Маша повернулась и посмотрела на телепата. Внешне он был спокоен, но все же она заметила, что он волнуется. В глазах у Живаго появился странный блеск. Смотрел он прямо перед собой и был строг и сосредоточен, как воин, готовящийся к битве и мысленно прорабатывающий варианты предстоящей схватки.
Маша почувствовала, как волнение Живаго передается и ей. Совсем скоро им предстояло встретиться с настоящим чудовищем в человеческом обличье, и исход этой встречи был отнюдь не предрешен.
– Вы его чувствуете? – спросила Маша.
– Да, – тихо ответил Живаго.
– А он?
– Он тоже.
– Значит, он уже в курсе, что мы подъезжаем? – уточнил Волохов.
– Думаю, да.
– Жаль, что не удастся застать этого гада врасплох. – Толя достал из кобуры пистолет и проверил обойму. – Давно я не стрелял по людям.
– Бог даст, и сегодня не придется, – сказал Стас. – Эй, Живаго, надеюсь, ваш брат не умеет уворачиваться от пуль?
– Не удивлюсь, если он этому научился, – ответил телепат. – Мы почти приехали. Вон он – наш дом, сразу за пустырем.

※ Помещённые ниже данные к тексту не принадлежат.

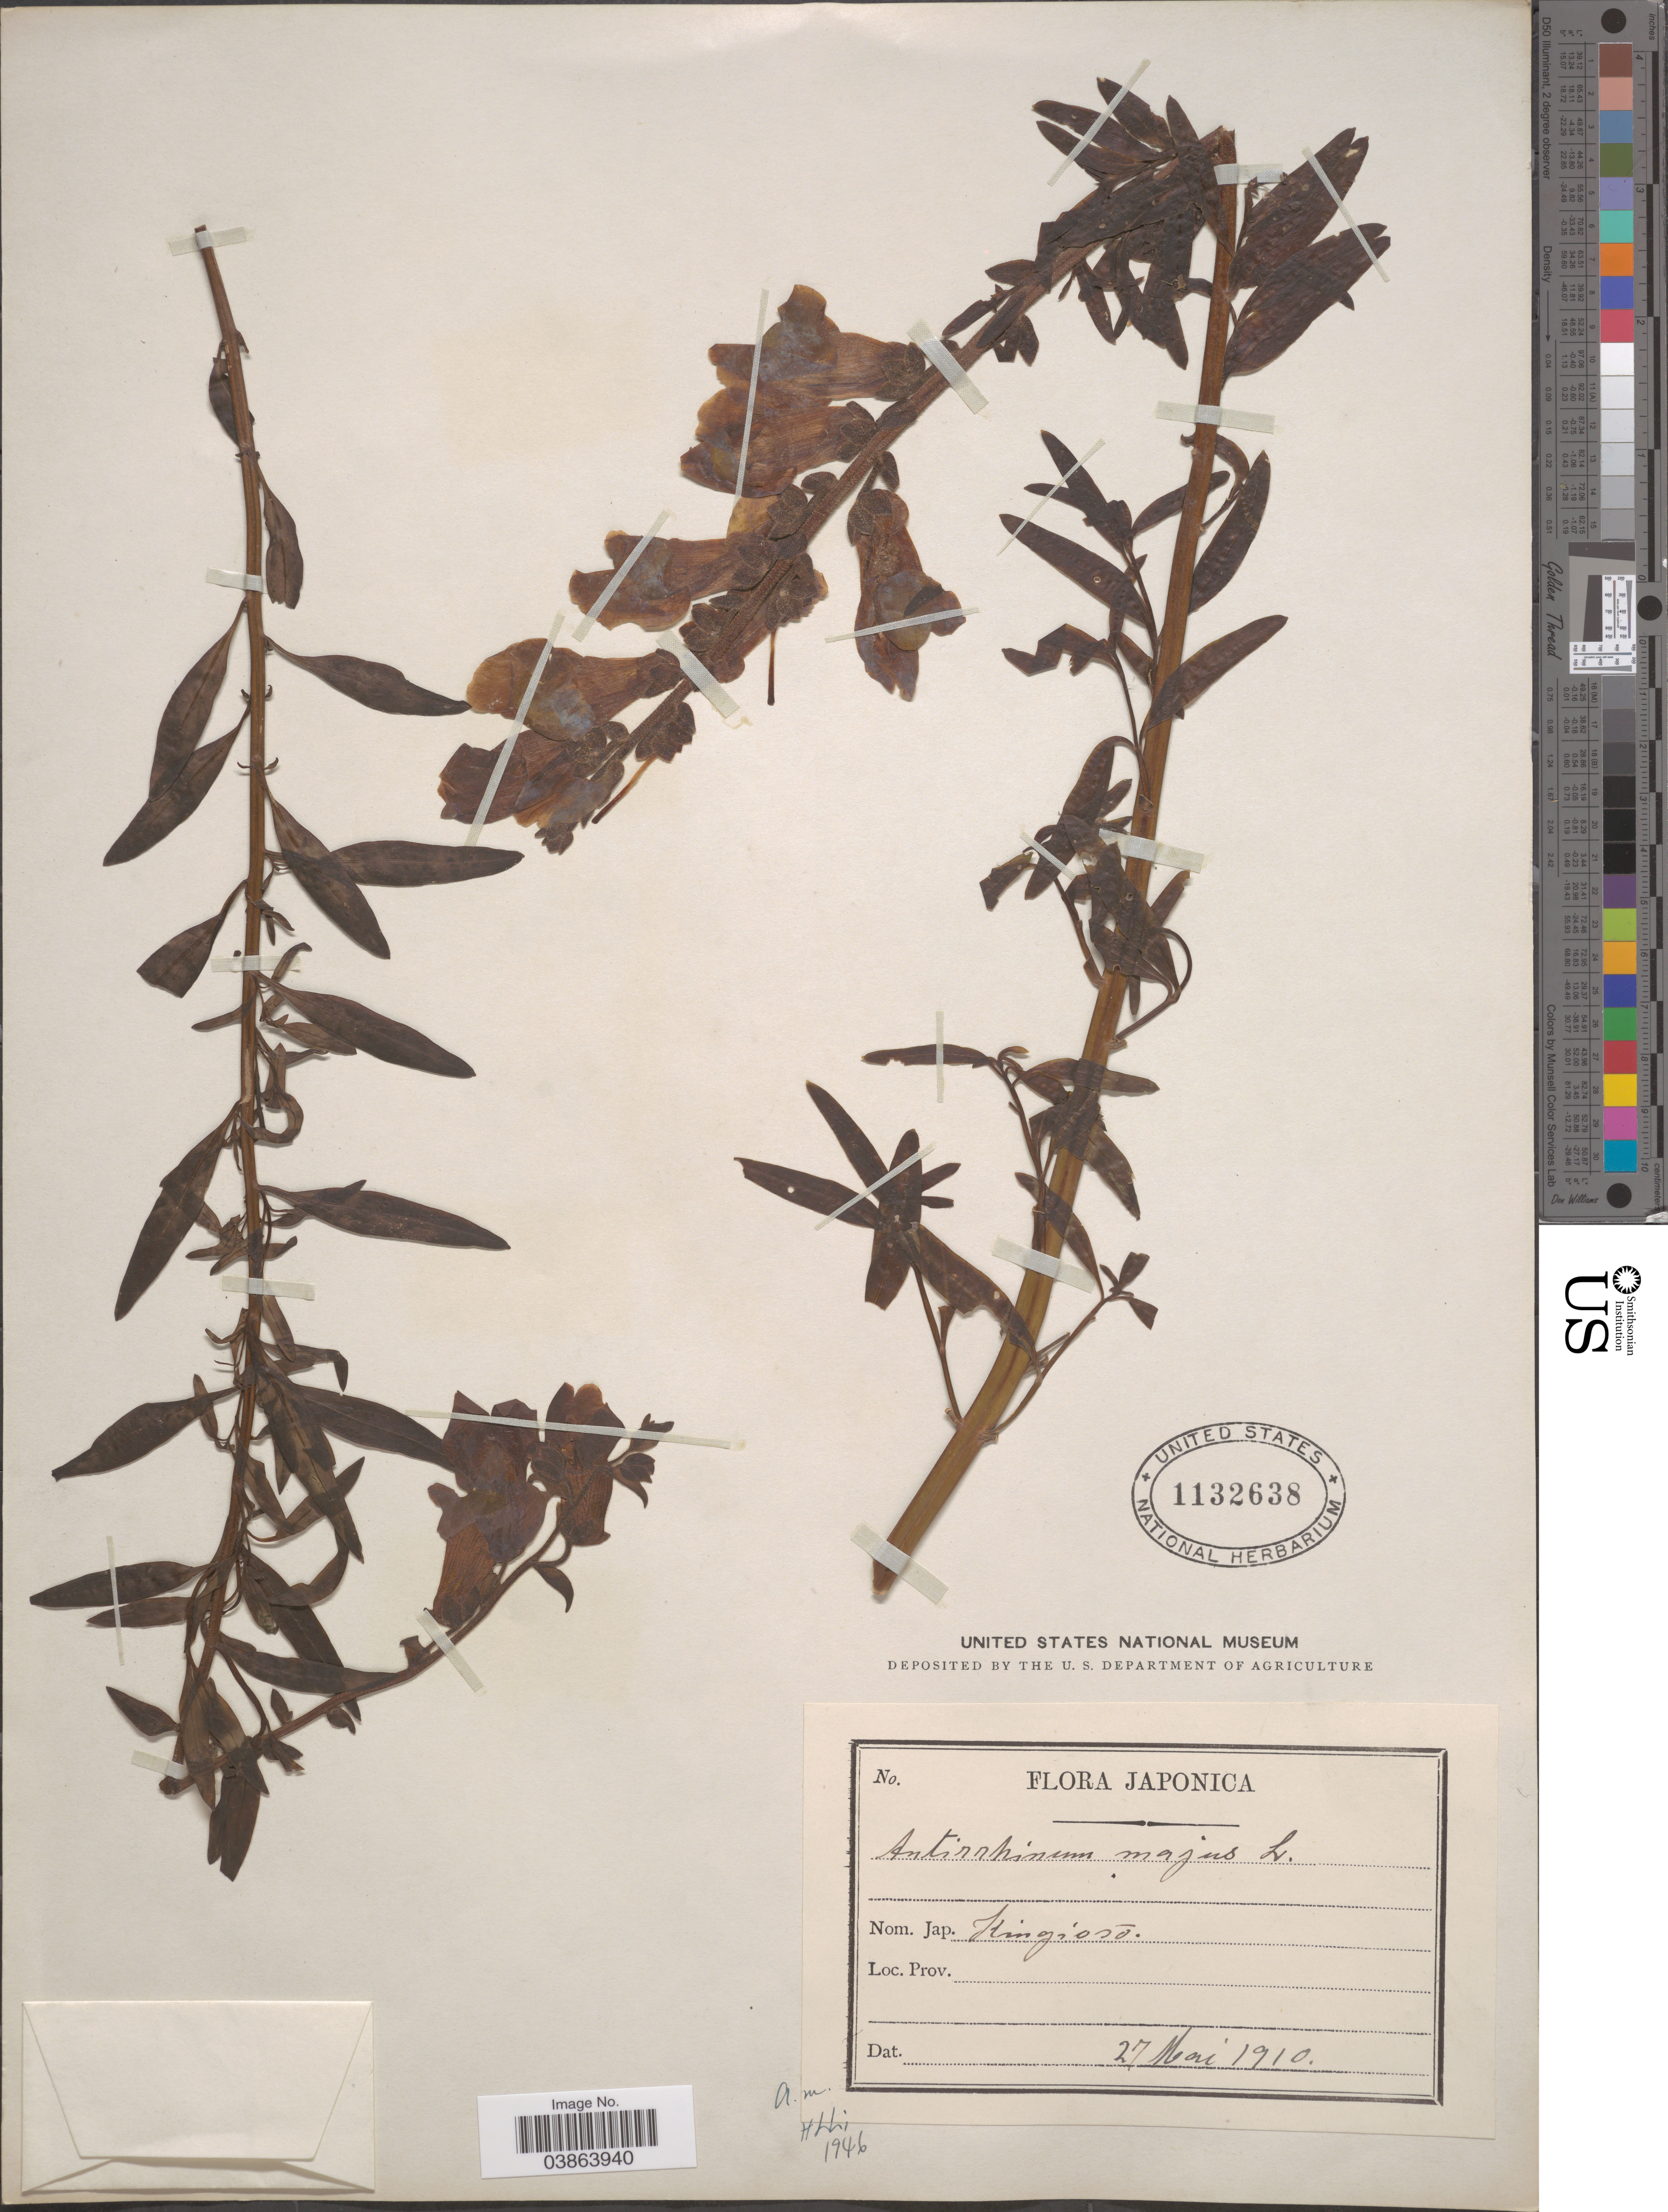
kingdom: Plantae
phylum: Tracheophyta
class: Magnoliopsida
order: Lamiales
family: Plantaginaceae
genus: Antirrhinum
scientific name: Antirrhinum majus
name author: L.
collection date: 1910-05-27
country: Japan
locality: Japonica.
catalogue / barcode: US 1132638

Оставшуюся часть пути проехали молча. Наконец Стас остановил машину возле высокого забора, унизанного острыми железными зубцами. При взгляде на эти зубцы Глеб слегка поежился.
Они выбрались из машины и встали перед забором. Толя толкнул калитку, она приоткрылась.
– Не торопитесь, – попросил Живаго. – Дайте мне пару минут, чтобы сосредоточиться.
– Хорошо, – сказала Маша.
Живаго закрыл глаза.
Все это продолжалось довольно долго. Несмотря на холод, искаженное судорогой и окаменевшее лицо телепата побагровело, а на лбу засверкали капли пота. Наконец он открыл глаза, повернул к Маше напряженное лицо и глухо проговорил:
– Я держу его.
– Держите? – сказал Стас. Было видно, что он здорово нервничает. – Как?
– Он обездвижен. Входите и постарайтесь действовать быстро, я не знаю, сколько еще смогу его держать. Сейчас он на первом этаже, слева от входа, сидит в кресле.
Стас взял Живаго за плечо и втолкнул его во двор. Толя и Маша последовали за ними. Корсак тоже хотел войти, но Маша положила ему ладонь на грудь:
– Нет, Глеб. Ты обещал. – Лицо у Маши было бледное и сосредоточенное. – Вернись в машину, – попросила она.
Глеб молча повернулся к машине.
Маша вошла во двор и быстро догнала коллег, которые уже стояли у двери.
…Когда-то давно, еще на заре своей журналистской карьеры, Глеб взял себе за правило выполнять обещания. Не потому, что он был таким уж честным, а потому, что стоит раз нарушить слово, и люди перестанут тебе доверять. Хорошая репутация способна принести большую пользу.
Однако сидеть в машине Глебу было невмоготу. Он вылез на улицу и, стоя у машины, закурил. Было чертовски холодно, но все же Корсак не смог заставить себя вернуться в машину.